You appear to be running on 2 different drivers:

  • One on WinCE allegedly written by the GPU vendor (Vivante Corp).
  • Another on Linux (Etnaviv) which appears to be an open-source driver.

so it’s not a fair comparison. Typically you’d expect the vendor driver to outperform the open-source driver, and it appears that this is what you’re seeing.

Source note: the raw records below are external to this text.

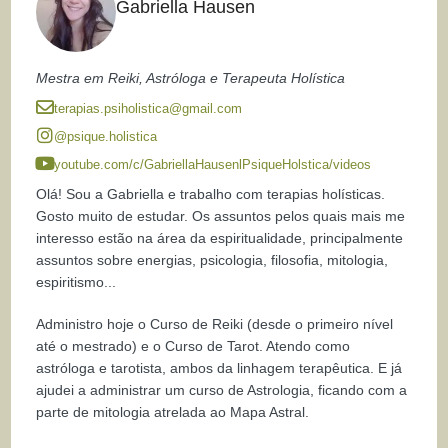
Gabriella Hausen
Mestra em Reiki, Astróloga e Terapeuta Holística
terapias.psiholistica@gmail.com
@psique.holistica
youtube.com/c/GabriellaHausenlPsiqueHolstica/videos
Olá! Sou a Gabriella e trabalho com terapias holísticas.
Gosto muito de estudar. Os assuntos pelos quais mais me
interesso estão na área da espiritualidade, principalmente
assuntos sobre energias, psicologia, filosofia, mitologia,
espiritismo...
Administro hoje o Curso de Reiki (desde o primeiro nível
até o mestrado) e o Curso de Tarot. Atendo como
astróloga e tarotista, ambos da linhagem terapêutica. E já
ajudei a administrar um curso de Astrologia, ficando com a
parte de mitologia atrelada ao Mapa Astral.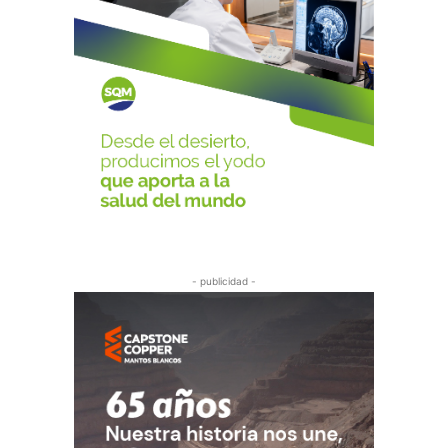
- publicidad -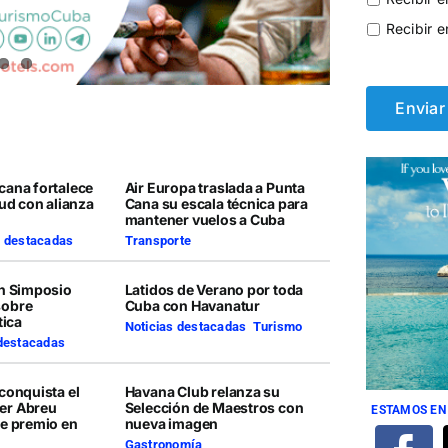
Recibir e
cana fortalece
Air Europa traslada a Punta
lud con alianza
Cana su escala técnica para
mantener vuelos a Cuba
s destacadas
Transporte
en Simposio
Latidos de Verano por toda
sobre
Cuba con Havanatur
tica
Noticias destacadas
,
Turismo
 destacadas
conquista el
Havana Club relanza su
er Abreu
Selección de Maestros con
ESTAMOS EN
te premio en
nueva imagen
Gastronomía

As to what specifically is performing differently between these configurations, you’ll just have to profile your frames and nail it down. You haven’t really given us enough info to really help here, other than comment on the HW/SW differences between these two setups.


It’s a same application

It’s same hardware, same application but OS & driver is different. Do you suggest to try with Freescale BSP with vivante driver and vivante xorg-driver xf86-video-imx-vivante

Here is the application source → GitHub - sahithyen/gl-nightmare
When I run the application I see CPU load is 80-90 % which is quite high.
I have used apitrace tool to trace the application & I see for single frame It is showing 4000+ calls & for some frame 28 calls. I can not upload log file as it is more than 100 MB. Below is the snippet for 28 call frame

In application we are calling glDrawArrays() function inside for loop. Is this ok to call like this?

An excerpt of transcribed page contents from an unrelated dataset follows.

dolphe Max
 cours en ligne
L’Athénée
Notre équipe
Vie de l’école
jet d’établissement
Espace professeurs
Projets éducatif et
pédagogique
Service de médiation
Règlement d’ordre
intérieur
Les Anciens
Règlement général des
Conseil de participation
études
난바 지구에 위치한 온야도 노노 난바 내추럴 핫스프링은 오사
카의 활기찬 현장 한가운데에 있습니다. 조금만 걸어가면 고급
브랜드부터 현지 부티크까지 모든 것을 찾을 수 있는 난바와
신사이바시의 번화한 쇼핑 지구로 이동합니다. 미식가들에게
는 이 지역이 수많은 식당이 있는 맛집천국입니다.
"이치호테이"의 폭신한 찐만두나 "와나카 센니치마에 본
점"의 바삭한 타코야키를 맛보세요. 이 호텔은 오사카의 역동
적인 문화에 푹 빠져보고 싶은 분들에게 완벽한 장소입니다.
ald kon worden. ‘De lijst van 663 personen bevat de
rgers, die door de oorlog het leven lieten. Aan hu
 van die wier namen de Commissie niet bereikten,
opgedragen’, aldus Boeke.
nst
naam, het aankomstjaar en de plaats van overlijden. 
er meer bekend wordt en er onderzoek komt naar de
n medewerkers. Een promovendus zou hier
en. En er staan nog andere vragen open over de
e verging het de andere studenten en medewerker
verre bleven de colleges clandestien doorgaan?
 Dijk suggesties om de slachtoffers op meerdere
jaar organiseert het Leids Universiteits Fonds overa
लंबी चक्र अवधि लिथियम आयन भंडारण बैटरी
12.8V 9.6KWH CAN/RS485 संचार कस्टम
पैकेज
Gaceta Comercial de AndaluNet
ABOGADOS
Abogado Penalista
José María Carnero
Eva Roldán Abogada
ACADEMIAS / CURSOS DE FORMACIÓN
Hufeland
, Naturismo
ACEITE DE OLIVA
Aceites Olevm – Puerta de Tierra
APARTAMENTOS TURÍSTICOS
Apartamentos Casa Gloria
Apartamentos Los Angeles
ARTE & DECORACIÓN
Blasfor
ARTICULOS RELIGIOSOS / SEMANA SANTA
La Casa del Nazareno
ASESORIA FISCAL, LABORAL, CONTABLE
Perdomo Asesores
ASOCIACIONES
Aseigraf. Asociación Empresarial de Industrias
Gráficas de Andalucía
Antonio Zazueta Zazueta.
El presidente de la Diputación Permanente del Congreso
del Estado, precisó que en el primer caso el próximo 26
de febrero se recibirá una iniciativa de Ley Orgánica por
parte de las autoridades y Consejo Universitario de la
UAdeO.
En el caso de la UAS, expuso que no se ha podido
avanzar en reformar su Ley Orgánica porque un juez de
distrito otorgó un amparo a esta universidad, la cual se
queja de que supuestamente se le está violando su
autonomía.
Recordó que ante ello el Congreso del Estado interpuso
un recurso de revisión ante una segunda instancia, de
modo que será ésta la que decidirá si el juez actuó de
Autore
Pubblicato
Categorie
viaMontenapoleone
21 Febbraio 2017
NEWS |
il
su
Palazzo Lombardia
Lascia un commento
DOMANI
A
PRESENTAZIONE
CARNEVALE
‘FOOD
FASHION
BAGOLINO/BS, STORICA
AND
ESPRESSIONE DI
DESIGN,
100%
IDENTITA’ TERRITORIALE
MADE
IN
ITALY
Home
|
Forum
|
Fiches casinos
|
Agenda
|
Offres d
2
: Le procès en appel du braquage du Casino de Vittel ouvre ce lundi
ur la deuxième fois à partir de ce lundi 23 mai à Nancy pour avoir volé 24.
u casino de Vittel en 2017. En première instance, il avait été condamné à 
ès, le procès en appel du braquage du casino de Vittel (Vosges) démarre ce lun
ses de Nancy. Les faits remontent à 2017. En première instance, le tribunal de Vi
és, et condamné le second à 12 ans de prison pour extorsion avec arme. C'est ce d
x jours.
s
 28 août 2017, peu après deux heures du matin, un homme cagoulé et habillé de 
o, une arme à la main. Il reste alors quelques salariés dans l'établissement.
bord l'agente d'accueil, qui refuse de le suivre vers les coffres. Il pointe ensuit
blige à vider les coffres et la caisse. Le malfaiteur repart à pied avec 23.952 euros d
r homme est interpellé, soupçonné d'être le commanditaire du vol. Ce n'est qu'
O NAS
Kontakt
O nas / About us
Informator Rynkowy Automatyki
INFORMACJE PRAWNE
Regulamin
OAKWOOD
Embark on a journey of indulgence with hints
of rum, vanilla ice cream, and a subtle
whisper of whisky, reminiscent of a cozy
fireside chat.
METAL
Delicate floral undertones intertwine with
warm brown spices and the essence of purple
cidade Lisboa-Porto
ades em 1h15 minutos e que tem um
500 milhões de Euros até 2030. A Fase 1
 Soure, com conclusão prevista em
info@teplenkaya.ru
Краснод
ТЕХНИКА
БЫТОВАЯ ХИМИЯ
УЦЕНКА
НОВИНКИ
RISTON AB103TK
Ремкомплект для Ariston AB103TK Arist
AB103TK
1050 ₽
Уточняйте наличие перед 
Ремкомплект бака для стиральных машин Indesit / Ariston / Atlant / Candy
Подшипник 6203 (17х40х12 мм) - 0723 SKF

    for (int li = 0; li < line_count; li++)
        glDrawArrays(GL_LINE_STRIP, li * point_count, current_count);

That’s a clue. However, you need to run a profiler to see what your app is busy doing. Is it tied up on the application thread? In the GPU back-end driver? Both? If application thread, what specific calls is it busy executing? That’ll give you some idea what you can change to reduce the total time consumption.

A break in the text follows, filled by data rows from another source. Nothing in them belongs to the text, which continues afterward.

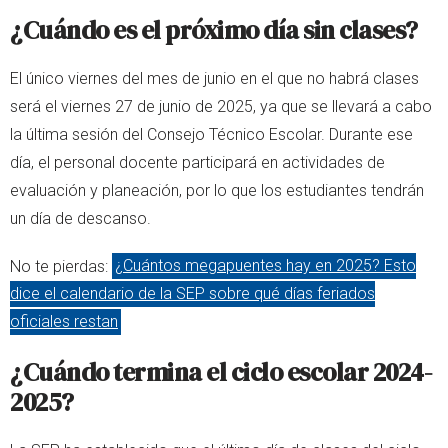
¿Cuándo es el próximo día sin clases?
El único viernes del mes de junio en el que no habrá clases
será el viernes 27 de junio de 2025, ya que se llevará a cabo
la última sesión del Consejo Técnico Escolar. Durante ese
día, el personal docente participará en actividades de
evaluación y planeación, por lo que los estudiantes tendrán
un día de descanso.
No te pierdas:
¿Cuántos megapuentes hay en 2025? Esto
dice el calendario de la SEP sobre qué días feriados
oficiales restan
¿Cuándo termina el ciclo escolar 2024-
2025?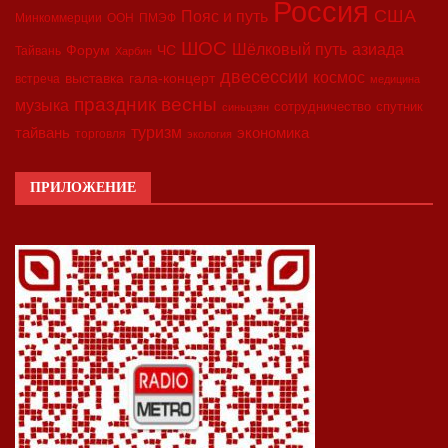
Россия
США
Пояс и путь
Минкоммерции
ООН
ПМЭФ
ШОС
азиада
Шёлковый путь
Форум
ЧС
Тайвань
Харбин
двесессии
космос
выставка
гала-концерт
встреча
медицина
праздник весны
музыка
сотрудничество
спутник
синьцзян
туризм
экономика
тайвань
торговля
экология
ПРИЛОЖЕНИЕ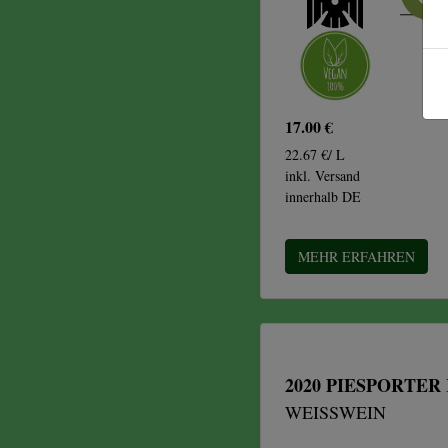
17.00 €
22.67 €/ L
inkl. Versand
innerhalb DE
MEHR ERFAHREN
2020 PIESPORTER
WEISSWEIN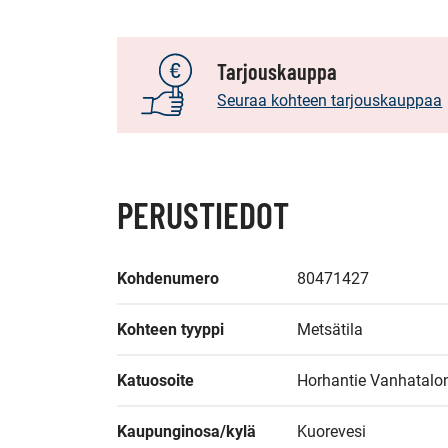
Tarjouskauppa
Seuraa kohteen tarjouskauppaa
S
PERUSTIEDOT
Kohdenumero
80471427
Kohteen tyyppi
Metsätila
Katuosoite
Horhantie Vanhatalo
Kaupunginosa/kylä
Kuorevesi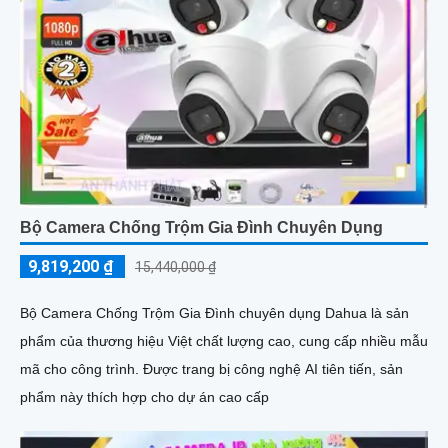
Bộ Camera Chống Trộm Gia Đình Chuyên Dụng
9,819,200 ₫
15,440,000 ₫
Bộ Camera Chống Trộm Gia Đình chuyên dụng Dahua là sản
phẩm của thương hiệu Việt chất lượng cao, cung cấp nhiều mẫu
mã cho công trình. Được trang bị công nghệ AI tiên tiến, sản
phẩm này thích hợp cho dự án cao cấp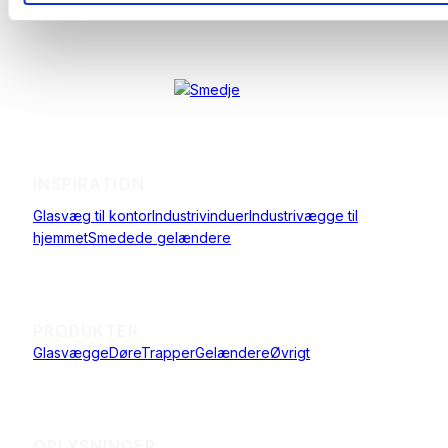
INSPIRATION
Glasvæg til kontor
Industrivinduer
Industrivægge til
hjemmet
Smedede gelændere
PRODUKTER
Glasvægge
Døre
Trapper
Gelændere
Øvrigt
OPLYSNINGER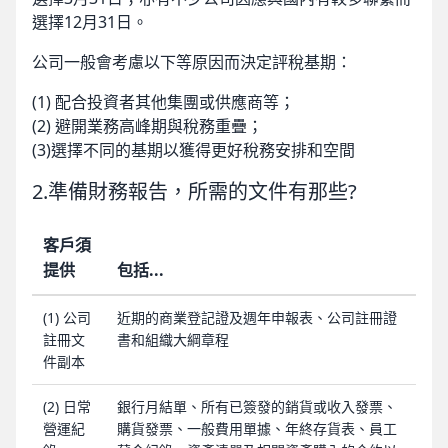
選擇12月31日。
公司一般會考慮以下等原因而決定評稅基期：
(1) 配合投資者其他集團或供應商等；
(2) 避開業務高峰期與稅務重疊；
(3)選擇不同的基期以獲得更好稅務安排和空間
2.準備財務報告，所需的文件有那些?
客戶須
提供
包括...
(1) 公司
近期的商業登記證及週年申報表、公司註冊證
註冊文
書和組織大綱章程
件副本
(2) 日常
銀行月結單、所有已簽發的銷貨或收入發票、
營運紀
購貨發票、一般費用單據、年終存貨表、員工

Pull out a CPU and GPU profiler for your platform, run your app under it, and see what it tells you!

“Ok” as in it works, sure. “Ok” as in it yields the best performance? It’s not the best, if there are a lot of consecutive GL calls. You can combine those all into 1 draw call in a few ways.

But first I’d see where you’re primarily bottlenecked. Profile first. Determine why you’re slow. Then make changes to alleviate that bottleneck.

Browsing your code, I see #ifdefs that switch between submitting vertex data using client arrays or using VBOs. Which path are you taking in your tests? And are you sure that you are taking the same one on both platforms?

In your VBO code, I see a very bad usage pattern that typically performs horribly on mobile GPUs:

Here, you’re re-uploading the CPU data in data[] to the GPU in a buffer object vbo before every single draw call. On mobile, this is almost certainly going to trigger a full frame implicit sync which can cost you an entire frame of latency. Do some reading in your GPU vendor’s OpenGL ES Programming Guide. It’ll almost certainly talk about this.

The short why on this is: Mobile GPUs run on top of very slow CPU memory. Therefore, they are built to absolutely depend on being able to queue a full frame of GL commands up-front and then execute (render) the frame 1-2 frame periods later. When you do this hot-mod of a buffer object on-the-fly, your thwart its ability to do this. Effectively, your CPU thread is blocked until the GPU “catches up” on previous uses of this buffer object before allowing the buffer object update request (glBufferData()) to be queued. This is bad, and your frame rate can be cut by 2-3X in the process.

For more reading on the problem, and some solutions that work well on desktop, see this wiki page:

Keep in mind however that, even if your driver supports glMapBufferRange() with the GL_MAP_UNSYNCHRONIZED_BIT, using the Sync Object method of synchronization is problematic on mobile GPUs. The reason is, GL_SYNC_GPU_COMMANDS_COMPLETE synchronizes on “all work” in the entire pipeline, which is bad. This will trigger a full pipeline flush and needless mid-frame rasterization pass, often resulting in a full-screen flash with partially-rendered data and potentially other artifacts (occlusion, MSAA resolve, etc.). You instead want to sync on just the vertex work, not the vertex and fragment work together. Talk to your GPU vendor about how to do that on your driver. On some mobile GPU drivers, querying the result of a dummy Transform Feedback batch can sync on vertex work alone.